**Exercise instructions:**
1. List every direct quotation that the text on lakes after the storm attributes to Klug.
2. Pick up the text on lakes after the storm following its last sentence and carry it forward.

[Opening Reading text section]

The good news is that the lakes recovered relatively quickly in a physical sense. “All but one of the lakes was back to 80% of their pre-storm stability within a week,” Klug said. These are the kind of conclusions that scientists can only reach by comparing effects on a group of lakes in different settings. She added, “We never would have been able to figure that out without the high frequency buoy data.”
I visited Lake Sunapee on a rainy day about six weeks after the storm and can attest to how normal the lake appeared on the surface. I was participating in a GLEON-organized field trip and used my smartphone to connect with the dashboard displaying buoy data on the LSPA website. It was immediately apparent how the temperature and dissolved oxygen in the lake were affected by the same autumn-like conditions I felt at the surface that day.
On Lillinonah, citizen scientists measured the levels of phosphorus before and after the storm. This nutrient is a particular concern in lakes because it contributes to algae blooms. “Phosphorus levels more than doubled after the storm,” Klug told me. She noted that some of the phosphorus eventually may have ended up further downstream, but some likely ended up being retained by the lake. Further complicating matters is a proliferation of zebra mussels in 2012. The tiny molluscs are particularly adept at filtering water and might explain why water quality measurements this past summer were some of the clearest on record. As a result, the group may never now what can be attributed to the storm. Although the lasting effects may be more difficult to determine, Klug said, “The main factor controlling this is the length of time water resides in the lake.” She believes this is why long-term monitoring programs are also important.

[Closing Reading text section]
[Opening Given records section]

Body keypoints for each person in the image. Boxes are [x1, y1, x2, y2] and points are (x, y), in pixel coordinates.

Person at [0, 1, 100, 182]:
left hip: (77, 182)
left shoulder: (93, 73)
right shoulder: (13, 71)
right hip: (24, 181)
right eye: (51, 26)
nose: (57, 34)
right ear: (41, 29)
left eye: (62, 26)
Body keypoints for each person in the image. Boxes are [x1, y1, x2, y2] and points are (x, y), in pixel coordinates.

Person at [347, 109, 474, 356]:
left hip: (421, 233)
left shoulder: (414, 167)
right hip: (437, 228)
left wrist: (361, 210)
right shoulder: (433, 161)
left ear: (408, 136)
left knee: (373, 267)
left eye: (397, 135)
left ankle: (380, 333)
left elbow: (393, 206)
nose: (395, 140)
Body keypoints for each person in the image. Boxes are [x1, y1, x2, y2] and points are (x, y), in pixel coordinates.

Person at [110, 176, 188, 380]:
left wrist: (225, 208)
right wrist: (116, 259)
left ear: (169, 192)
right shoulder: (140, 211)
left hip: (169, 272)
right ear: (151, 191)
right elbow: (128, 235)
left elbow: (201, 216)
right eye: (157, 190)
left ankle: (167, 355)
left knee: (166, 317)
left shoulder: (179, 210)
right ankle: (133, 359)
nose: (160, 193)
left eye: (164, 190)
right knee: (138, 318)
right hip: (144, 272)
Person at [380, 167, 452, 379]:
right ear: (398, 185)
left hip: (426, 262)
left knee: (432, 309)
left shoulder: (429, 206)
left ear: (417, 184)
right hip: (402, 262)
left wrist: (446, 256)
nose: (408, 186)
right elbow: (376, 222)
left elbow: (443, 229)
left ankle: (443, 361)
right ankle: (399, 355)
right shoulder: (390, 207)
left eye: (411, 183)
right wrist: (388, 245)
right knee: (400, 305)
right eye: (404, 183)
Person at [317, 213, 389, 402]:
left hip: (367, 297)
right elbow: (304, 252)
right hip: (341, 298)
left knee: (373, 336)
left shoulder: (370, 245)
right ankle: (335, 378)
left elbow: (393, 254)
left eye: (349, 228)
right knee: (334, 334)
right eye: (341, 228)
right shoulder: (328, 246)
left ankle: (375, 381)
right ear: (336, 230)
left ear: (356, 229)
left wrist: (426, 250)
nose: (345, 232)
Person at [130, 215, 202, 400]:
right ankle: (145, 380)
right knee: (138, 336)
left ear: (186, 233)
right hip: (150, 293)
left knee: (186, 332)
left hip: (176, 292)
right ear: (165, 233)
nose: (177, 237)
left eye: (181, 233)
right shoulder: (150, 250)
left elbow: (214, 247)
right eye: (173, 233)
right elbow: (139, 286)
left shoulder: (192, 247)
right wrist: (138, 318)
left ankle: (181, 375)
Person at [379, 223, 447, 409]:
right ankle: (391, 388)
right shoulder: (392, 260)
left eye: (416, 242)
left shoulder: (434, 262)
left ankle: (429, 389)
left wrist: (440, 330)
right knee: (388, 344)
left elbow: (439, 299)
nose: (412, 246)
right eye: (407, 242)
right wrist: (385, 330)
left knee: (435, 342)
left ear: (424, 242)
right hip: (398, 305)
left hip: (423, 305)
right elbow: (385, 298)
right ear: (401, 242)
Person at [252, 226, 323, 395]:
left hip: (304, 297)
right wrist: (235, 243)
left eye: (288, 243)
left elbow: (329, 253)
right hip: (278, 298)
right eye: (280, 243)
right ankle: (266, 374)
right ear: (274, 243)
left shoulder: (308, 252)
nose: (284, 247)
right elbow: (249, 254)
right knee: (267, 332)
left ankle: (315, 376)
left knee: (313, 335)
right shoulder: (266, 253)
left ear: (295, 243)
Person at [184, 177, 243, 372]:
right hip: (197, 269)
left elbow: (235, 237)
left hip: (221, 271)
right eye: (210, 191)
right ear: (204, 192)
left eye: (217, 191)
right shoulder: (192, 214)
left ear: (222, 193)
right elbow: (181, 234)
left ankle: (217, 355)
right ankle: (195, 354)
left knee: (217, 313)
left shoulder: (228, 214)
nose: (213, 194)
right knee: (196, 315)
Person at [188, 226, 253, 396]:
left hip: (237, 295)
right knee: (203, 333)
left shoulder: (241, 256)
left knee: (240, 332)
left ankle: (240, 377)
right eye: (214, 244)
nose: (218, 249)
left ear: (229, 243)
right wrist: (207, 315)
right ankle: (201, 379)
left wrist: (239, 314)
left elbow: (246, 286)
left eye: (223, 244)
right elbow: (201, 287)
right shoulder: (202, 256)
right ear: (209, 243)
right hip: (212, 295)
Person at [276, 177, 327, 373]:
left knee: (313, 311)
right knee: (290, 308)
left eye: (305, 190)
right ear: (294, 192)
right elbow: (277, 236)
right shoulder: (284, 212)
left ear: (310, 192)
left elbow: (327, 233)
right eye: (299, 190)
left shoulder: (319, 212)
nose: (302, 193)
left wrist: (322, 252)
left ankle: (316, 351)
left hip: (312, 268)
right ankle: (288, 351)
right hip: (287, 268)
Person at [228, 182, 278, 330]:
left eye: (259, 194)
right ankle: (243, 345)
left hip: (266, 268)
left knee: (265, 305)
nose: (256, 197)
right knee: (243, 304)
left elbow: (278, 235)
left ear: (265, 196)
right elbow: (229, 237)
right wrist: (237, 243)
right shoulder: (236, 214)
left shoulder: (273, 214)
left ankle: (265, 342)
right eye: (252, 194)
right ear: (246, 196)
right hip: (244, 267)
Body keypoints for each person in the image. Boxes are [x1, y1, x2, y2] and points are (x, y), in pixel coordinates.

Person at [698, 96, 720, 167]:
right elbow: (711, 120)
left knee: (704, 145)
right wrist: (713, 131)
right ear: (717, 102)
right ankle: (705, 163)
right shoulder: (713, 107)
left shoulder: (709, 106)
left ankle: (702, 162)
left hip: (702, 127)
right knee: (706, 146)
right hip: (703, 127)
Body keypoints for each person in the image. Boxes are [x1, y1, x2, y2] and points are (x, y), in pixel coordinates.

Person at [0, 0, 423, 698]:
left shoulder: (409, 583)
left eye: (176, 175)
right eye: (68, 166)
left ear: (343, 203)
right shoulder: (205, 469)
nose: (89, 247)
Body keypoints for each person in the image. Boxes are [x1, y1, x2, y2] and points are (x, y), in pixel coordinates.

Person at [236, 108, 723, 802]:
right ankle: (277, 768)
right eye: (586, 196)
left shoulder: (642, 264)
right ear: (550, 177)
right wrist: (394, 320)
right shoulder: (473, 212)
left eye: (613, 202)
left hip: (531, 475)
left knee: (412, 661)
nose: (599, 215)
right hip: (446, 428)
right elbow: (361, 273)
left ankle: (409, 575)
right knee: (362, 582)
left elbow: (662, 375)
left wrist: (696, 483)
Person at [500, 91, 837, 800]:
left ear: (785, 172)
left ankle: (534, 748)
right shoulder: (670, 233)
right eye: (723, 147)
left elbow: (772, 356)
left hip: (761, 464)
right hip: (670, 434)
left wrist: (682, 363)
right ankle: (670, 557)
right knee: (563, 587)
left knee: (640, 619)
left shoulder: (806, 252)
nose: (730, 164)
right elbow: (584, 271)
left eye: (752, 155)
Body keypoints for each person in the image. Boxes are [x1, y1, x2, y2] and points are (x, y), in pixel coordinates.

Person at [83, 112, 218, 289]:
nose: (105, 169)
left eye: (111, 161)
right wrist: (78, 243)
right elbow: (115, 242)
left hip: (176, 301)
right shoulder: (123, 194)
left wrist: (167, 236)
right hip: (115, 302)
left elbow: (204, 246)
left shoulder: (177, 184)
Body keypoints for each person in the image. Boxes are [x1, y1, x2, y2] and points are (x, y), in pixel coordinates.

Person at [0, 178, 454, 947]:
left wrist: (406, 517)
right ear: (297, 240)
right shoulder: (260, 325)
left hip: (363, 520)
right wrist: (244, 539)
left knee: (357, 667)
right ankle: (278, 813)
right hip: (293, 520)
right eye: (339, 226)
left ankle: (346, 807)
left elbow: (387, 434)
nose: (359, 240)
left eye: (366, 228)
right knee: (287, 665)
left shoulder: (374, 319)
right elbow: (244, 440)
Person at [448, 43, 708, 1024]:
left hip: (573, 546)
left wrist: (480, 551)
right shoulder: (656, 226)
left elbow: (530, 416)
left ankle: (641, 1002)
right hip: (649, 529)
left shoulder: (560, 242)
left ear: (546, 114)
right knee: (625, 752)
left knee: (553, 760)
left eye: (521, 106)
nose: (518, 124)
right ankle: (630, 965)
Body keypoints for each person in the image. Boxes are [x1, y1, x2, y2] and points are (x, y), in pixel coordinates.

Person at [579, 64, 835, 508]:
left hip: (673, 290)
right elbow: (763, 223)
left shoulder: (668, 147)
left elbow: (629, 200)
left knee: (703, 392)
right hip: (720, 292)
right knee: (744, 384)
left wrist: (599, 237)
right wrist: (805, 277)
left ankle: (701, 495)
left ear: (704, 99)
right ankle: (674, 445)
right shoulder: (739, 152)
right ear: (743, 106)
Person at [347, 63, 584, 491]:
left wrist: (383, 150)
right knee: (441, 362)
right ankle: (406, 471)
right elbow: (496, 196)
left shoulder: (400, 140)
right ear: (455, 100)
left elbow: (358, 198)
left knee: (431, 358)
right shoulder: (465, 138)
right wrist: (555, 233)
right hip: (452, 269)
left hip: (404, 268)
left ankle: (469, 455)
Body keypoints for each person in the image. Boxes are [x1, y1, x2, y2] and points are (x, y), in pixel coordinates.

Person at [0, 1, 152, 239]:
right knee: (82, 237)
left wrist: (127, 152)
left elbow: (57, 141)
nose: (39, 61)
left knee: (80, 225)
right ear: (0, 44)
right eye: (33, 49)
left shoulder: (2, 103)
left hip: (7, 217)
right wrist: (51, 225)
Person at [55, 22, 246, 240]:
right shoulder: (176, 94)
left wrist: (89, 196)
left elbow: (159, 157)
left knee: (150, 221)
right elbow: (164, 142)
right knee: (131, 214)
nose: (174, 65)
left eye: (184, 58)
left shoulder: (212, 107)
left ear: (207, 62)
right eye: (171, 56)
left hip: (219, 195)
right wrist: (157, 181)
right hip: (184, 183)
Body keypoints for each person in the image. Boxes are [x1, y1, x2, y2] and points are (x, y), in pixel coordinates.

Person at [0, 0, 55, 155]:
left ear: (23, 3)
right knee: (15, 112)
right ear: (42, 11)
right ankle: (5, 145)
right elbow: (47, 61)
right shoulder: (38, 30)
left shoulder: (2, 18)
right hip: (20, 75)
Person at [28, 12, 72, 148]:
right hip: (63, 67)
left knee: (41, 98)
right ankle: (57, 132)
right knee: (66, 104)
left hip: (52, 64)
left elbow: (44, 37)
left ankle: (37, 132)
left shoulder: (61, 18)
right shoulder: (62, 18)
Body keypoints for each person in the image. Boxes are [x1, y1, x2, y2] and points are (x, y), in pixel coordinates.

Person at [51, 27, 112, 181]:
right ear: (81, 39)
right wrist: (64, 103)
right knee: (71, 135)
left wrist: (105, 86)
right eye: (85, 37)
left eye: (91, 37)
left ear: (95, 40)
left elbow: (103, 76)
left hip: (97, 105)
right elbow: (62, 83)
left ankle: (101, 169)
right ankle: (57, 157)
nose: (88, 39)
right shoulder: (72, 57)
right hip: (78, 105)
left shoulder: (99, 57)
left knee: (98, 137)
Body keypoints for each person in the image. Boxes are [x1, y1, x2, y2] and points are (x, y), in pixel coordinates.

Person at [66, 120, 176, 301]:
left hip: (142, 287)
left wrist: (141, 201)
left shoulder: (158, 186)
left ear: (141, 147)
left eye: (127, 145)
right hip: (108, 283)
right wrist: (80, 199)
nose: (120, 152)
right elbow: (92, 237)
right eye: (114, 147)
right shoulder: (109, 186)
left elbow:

[Closing Given records section]

**Per-task outputs:**
1.
- "All but one of the lakes was back to 80% of their pre-storm stability within a week."
- "We never would have been able to figure that out without the high frequency buoy data."
- "Phosphorus levels more than doubled after the storm."
- "The main factor controlling this is the length of time water resides in the lake."

2.
Another factor affecting the lakes was the timing of the storm. In the case of Irene, it was near the end of the summer season. Had the storm event occurred earlier in the year, it might have caused a major disruption to the biology of the lakes as well. Klug told me that Lillinonah didn’t have any algae blooms after the storm, in part because the turbid water reduced the amount of light available for aquatic plant growth. She also hypothesized that some of the algae was simply washed out of the lake during the storm.
“Unlike fallen trees, downed power lines, and coastal flooding, the effects of extreme storms on inland aquatic systems are less visible but no less real,” said Klug. She believes that it is all the more reason for lake groups to do what they can to protect the watershed. “The better the land is managed around the lake, the less unwanted material will wash into the lake during a storm event.”
Hurricane Sandy occurred much later in the season. Most of the lakes had already completed fall turnover. The monitoring buoys had been pulled for the winter earlier in the month. The lakes were spared the drenching rains this time, but as a result of the work by Klug and her colleagues, the people who care about these and other lakes will have a better understanding of what can be done to lessen the impact of the next storm that comes along.